• **GIVEN DATA**

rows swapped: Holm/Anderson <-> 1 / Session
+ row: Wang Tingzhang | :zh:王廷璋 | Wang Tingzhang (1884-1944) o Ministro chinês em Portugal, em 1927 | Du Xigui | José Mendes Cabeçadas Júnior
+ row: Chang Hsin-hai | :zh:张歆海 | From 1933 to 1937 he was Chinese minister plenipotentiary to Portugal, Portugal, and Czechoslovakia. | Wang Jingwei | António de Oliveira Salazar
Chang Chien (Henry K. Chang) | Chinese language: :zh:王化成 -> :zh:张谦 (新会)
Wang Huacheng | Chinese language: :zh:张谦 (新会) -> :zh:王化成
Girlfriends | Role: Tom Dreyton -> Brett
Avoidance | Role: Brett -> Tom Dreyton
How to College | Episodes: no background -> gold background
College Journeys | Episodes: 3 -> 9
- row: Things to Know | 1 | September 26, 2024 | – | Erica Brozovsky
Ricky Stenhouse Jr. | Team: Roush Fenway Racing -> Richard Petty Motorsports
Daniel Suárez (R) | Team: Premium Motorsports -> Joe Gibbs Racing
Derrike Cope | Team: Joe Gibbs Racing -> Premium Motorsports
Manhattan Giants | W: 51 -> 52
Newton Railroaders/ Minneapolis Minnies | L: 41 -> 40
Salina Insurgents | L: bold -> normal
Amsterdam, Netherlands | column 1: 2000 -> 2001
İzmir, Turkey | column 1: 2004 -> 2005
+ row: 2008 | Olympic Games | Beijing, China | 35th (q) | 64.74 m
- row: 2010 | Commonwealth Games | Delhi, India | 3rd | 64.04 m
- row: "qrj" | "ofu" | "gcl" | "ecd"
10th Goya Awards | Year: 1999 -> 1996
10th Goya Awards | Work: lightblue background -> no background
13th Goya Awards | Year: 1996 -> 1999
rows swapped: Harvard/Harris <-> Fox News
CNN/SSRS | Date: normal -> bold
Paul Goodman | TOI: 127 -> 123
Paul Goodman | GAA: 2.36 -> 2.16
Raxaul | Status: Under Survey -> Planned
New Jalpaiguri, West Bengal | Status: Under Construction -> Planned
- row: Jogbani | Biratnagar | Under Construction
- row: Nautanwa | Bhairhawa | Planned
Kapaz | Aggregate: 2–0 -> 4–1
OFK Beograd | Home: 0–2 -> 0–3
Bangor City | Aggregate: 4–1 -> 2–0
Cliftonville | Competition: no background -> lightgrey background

• **GOAL**
Copy every row above, character for character, without changing anything.

• **WORKED ANSWER**
rows swapped: Holm/Anderson <-> 1 / Session
+ row: Wang Tingzhang | :zh:王廷璋 | Wang Tingzhang (1884-1944) o Ministro chinês em Portugal, em 1927 | Du Xigui | José Mendes Cabeçadas Júnior
+ row: Chang Hsin-hai | :zh:张歆海 | From 1933 to 1937 he was Chinese minister plenipotentiary to Portugal, Portugal, and Czechoslovakia. | Wang Jingwei | António de Oliveira Salazar
Chang Chien (Henry K. Chang) | Chinese language: :zh:王化成 -> :zh:张谦 (新会)
Wang Huacheng | Chinese language: :zh:张谦 (新会) -> :zh:王化成
Girlfriends | Role: Tom Dreyton -> Brett
Avoidance | Role: Brett -> Tom Dreyton
How to College | Episodes: no background -> gold background
College Journeys | Episodes: 3 -> 9
- row: Things to Know | 1 | September 26, 2024 | – | Erica Brozovsky
Ricky Stenhouse Jr. | Team: Roush Fenway Racing -> Richard Petty Motorsports
Daniel Suárez (R) | Team: Premium Motorsports -> Joe Gibbs Racing
Derrike Cope | Team: Joe Gibbs Racing -> Premium Motorsports
Manhattan Giants | W: 51 -> 52
Newton Railroaders/ Minneapolis Minnies | L: 41 -> 40
Salina Insurgents | L: bold -> normal
Amsterdam, Netherlands | column 1: 2000 -> 2001
İzmir, Turkey | column 1: 2004 -> 2005
+ row: 2008 | Olympic Games | Beijing, China | 35th (q) | 64.74 m
- row: 2010 | Commonwealth Games | Delhi, India | 3rd | 64.04 m
- row: "qrj" | "ofu" | "gcl" | "ecd"
10th Goya Awards | Year: 1999 -> 1996
10th Goya Awards | Work: lightblue background -> no background
13th Goya Awards | Year: 1996 -> 1999
rows swapped: Harvard/Harris <-> Fox News
CNN/SSRS | Date: normal -> bold
Paul Goodman | TOI: 127 -> 123
Paul Goodman | GAA: 2.36 -> 2.16
Raxaul | Status: Under Survey -> Planned
New Jalpaiguri, West Bengal | Status: Under Construction -> Planned
- row: Jogbani | Biratnagar | Under Construction
- row: Nautanwa | Bhairhawa | Planned
Kapaz | Aggregate: 2–0 -> 4–1
OFK Beograd | Home: 0–2 -> 0–3
Bangor City | Aggregate: 4–1 -> 2–0
Cliftonville | Competition: no background -> lightgrey background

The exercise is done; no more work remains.